About this task
Beginning with the opening line, restate the following material exactly, up through the line that contains "the European continent".

Supplied entries

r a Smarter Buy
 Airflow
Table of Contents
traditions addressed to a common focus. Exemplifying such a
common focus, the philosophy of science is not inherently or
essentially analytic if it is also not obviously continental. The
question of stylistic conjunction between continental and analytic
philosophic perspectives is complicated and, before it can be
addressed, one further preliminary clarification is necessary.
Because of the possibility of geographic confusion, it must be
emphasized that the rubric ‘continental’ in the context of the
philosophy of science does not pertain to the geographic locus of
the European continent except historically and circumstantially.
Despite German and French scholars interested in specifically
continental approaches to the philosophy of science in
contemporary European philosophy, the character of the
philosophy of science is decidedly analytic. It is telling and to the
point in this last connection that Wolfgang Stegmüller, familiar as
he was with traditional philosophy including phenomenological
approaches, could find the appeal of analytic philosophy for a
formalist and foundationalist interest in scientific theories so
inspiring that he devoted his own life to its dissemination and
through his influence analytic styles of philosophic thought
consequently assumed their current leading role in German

Written response
r a Smarter Buy
 Airflow
Table of Contents
traditions addressed to a common focus. Exemplifying such a
common focus, the philosophy of science is not inherently or
essentially analytic if it is also not obviously continental. The
question of stylistic conjunction between continental and analytic
philosophic perspectives is complicated and, before it can be
addressed, one further preliminary clarification is necessary.
Because of the possibility of geographic confusion, it must be
emphasized that the rubric ‘continental’ in the context of the
philosophy of science does not pertain to the geographic locus of
the European continent except historically and circumstantially.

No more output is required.